Page:Lamartine - Œuvres complètes de Lamartine, tome 32.djvu/67

La bibliothèque libre.
Le texte de cette page a été corrigé et est conforme au fac-similé.
66
TOUSSAINT LOUVERTURE.

Tant qu’ils n’ont pas Toussaint, ils n’ont rien ; pas d’effroi :
Le corps n’est rien sans l’âme, et l’âme ici c’est moi !
Je médite contre eux des retours, des désastres
Aussi grands que la mer, aussi hauts que les astres !
Ils y périront tous, ces mangeurs de café,
Ainsi que le boa par sa proie étouffé.
Mes moyens sont trop noirs pour que je te les dise,
J’ai besoin que ta main et mon but me conduise !
Il faut être invisible et présent en tout lieu,
Autant qu’un pauvre noir peut ressembler à Dieu.
Des marches des Français, il faut transpercer l’ombre,
Connaître leurs desseins, leur manœuvre, leur nombre ;
M’assurer, par mes yeux, si de nos faux amis
Nul ne pactise à l’ombre avec nos ennemis ;
Il faut changer d’habit, de métier, de langage :
Je sais, quand je le veux, transformer mon visage,
Je sais, sans placer même un bandeau sur mes yeux,
Feindre d’avoir perdu la lumière des cieux :
Ma prunelle, à mon gré, rentrant sous ma paupière,
N’est plus qu’un globe blanc où s’éteint la lumière ;
Sans être reconnu par le plus clairvoyant
Je puis tendre a l’ami la main du mendiant,
Et, prenant une voix qui ressemble à mon rôle,
Bélisaire des noirs, leur arracher l’obole.
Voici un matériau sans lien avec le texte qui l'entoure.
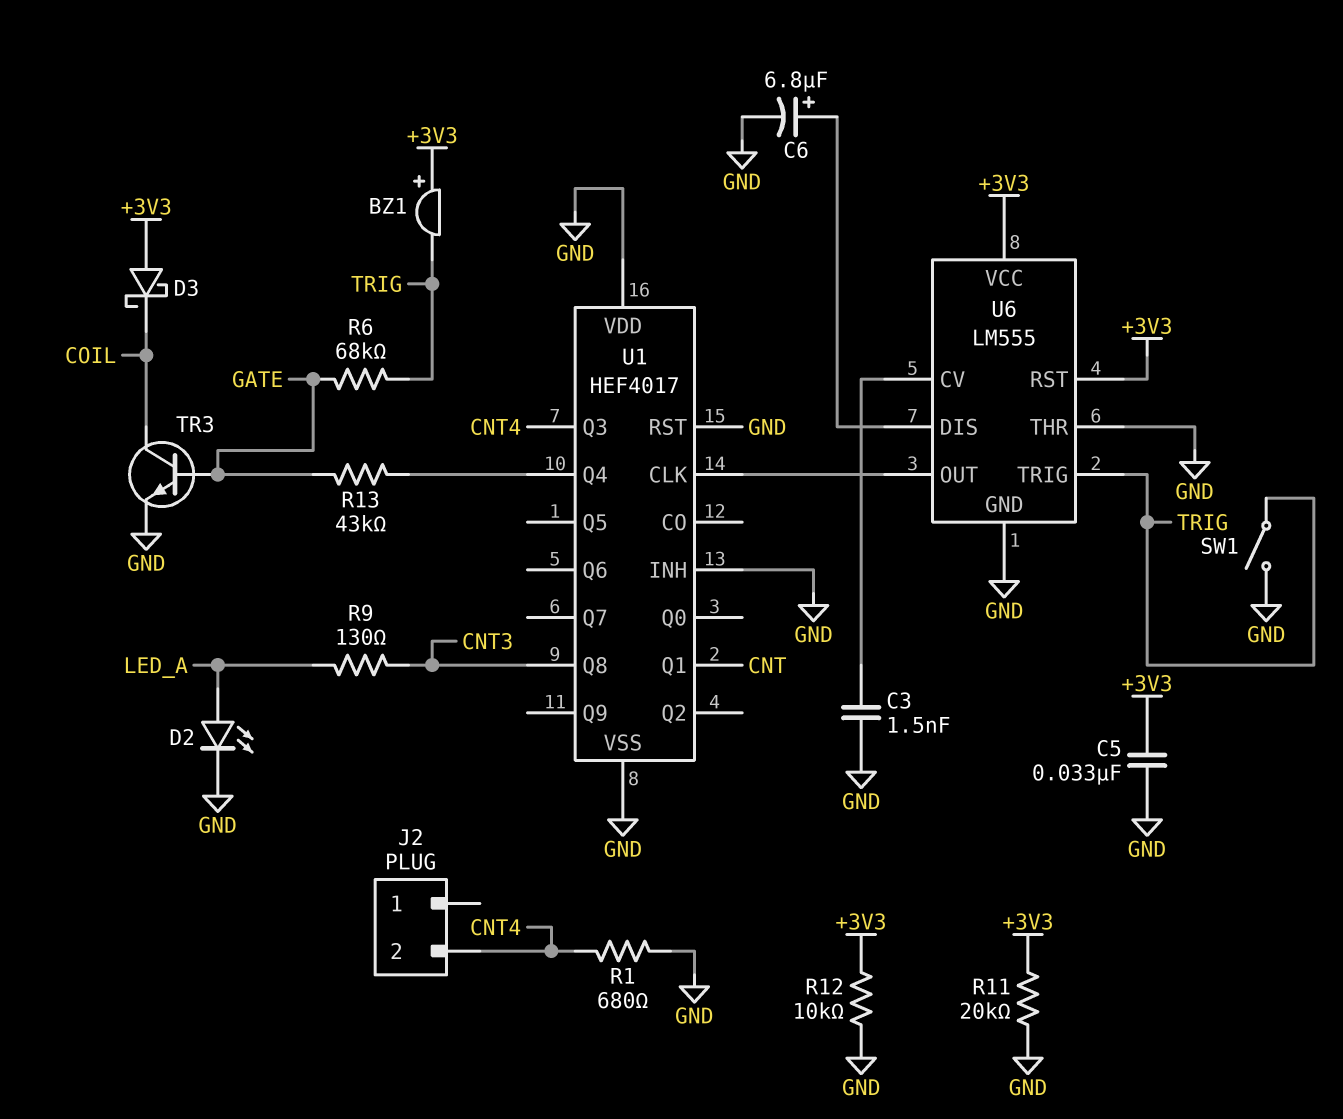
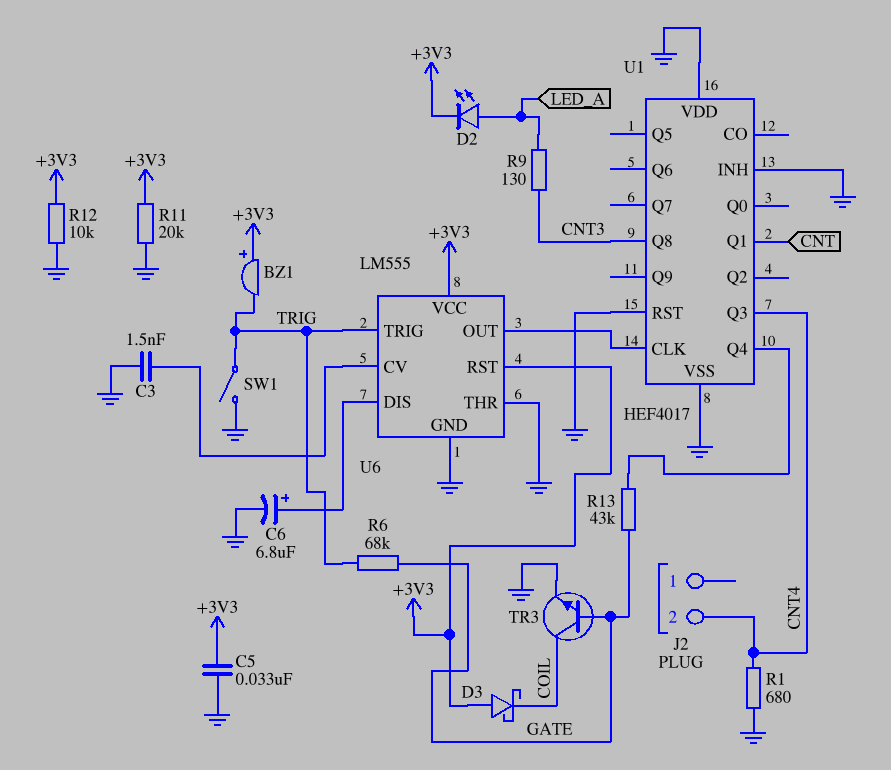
D2: LED (A LED_A, K GND) -> LED (A LED_A, K +3V3)

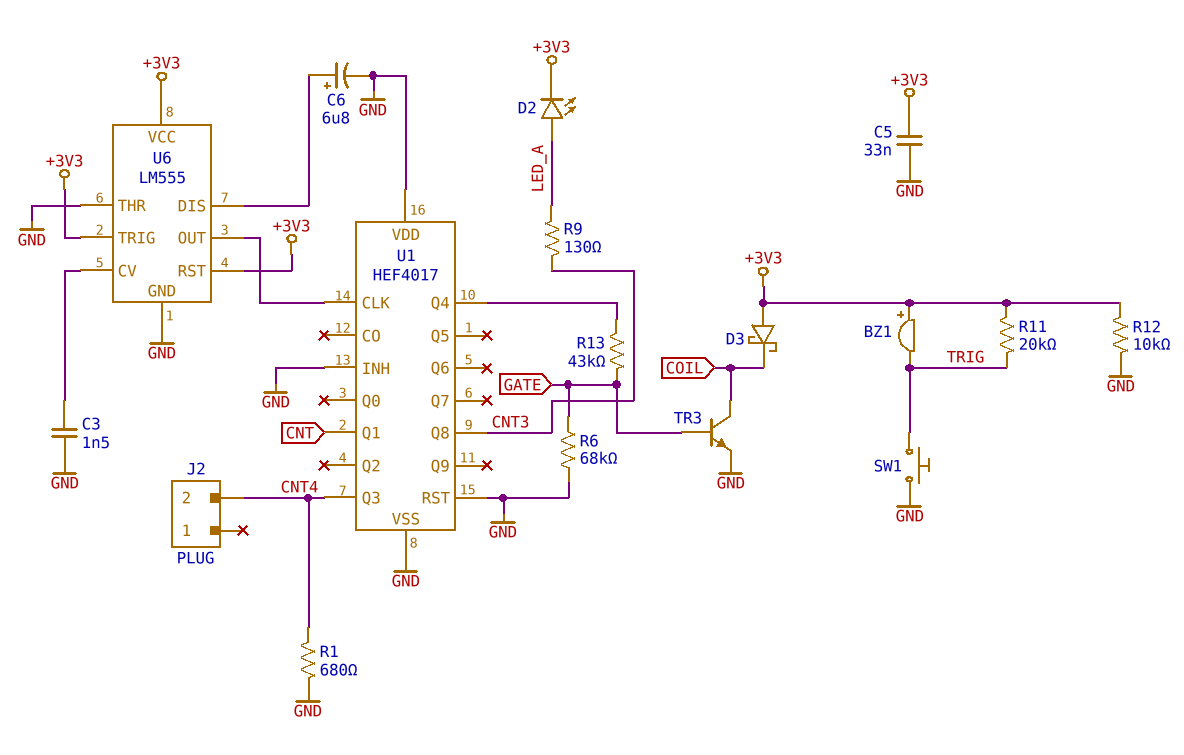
R6: 68k (GATE, TRIG) -> 68k (GATE, GND)
R11: 20k (+3V3, GND) -> 20k (+3V3, TRIG)
SW1: switch (GND, TRIG) -> button (GND, TRIG)
U6 pin TRIG: TRIG -> +3V3

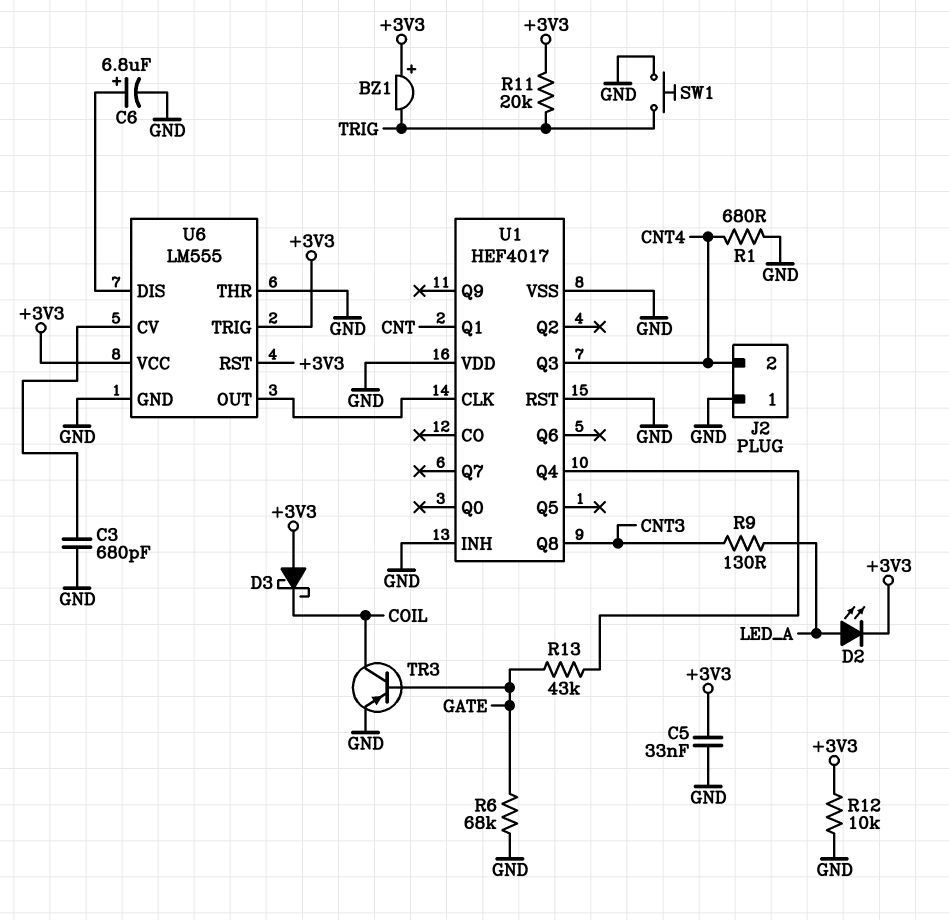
C3: 1.5nF (GND, U6/CV) -> 680pF (GND, U6/CV)
J2 pin 1: none -> GND
TR3: NPN (B GATE, C COIL, E GND) -> PNP (B GATE, C COIL, E GND)

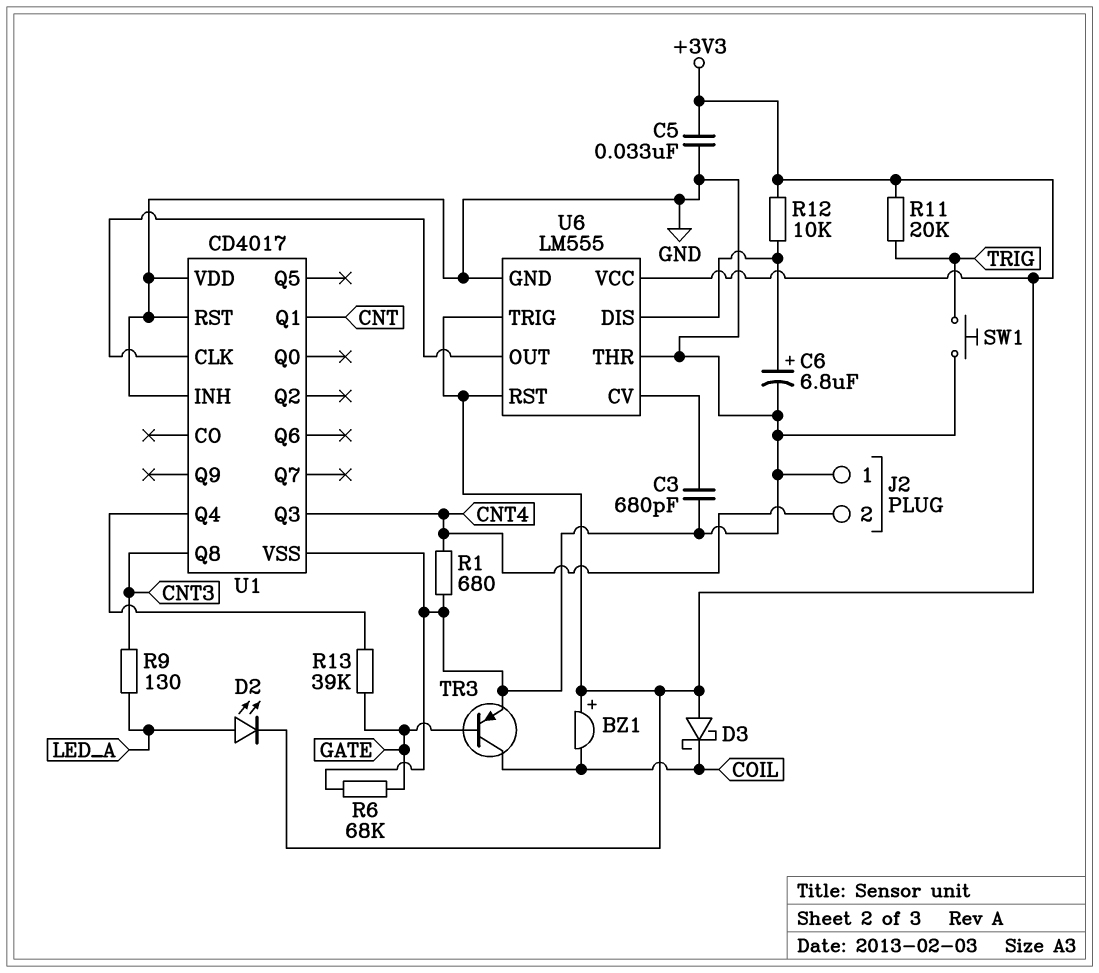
BZ1: buzzer (plus +3V3, minus TRIG) -> buzzer (plus +3V3, minus COIL)
R12: 10k (+3V3, GND) -> 10k (+3V3, U6/DIS)
R13: 43k (GATE, U1/Q4) -> 39k (GATE, U1/Q4)
U1: HEF4017 -> CD4017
Pour éclairer ma marche et soutenir mes pas,
Il me faut un enfant : c’est toi qui le seras !
Va quitter ces habits pour la pagne grossière
Que déchira le temps, que souille la poussière ;
Fais-toi semblable en tout à cet enfant flétri
Que sur les grands chemins la misère a maigri,
À qui l’on jette un pain que dans ses pleurs il trempe ;
Que ton beau cou fléchisse et que ton pied nu rampe.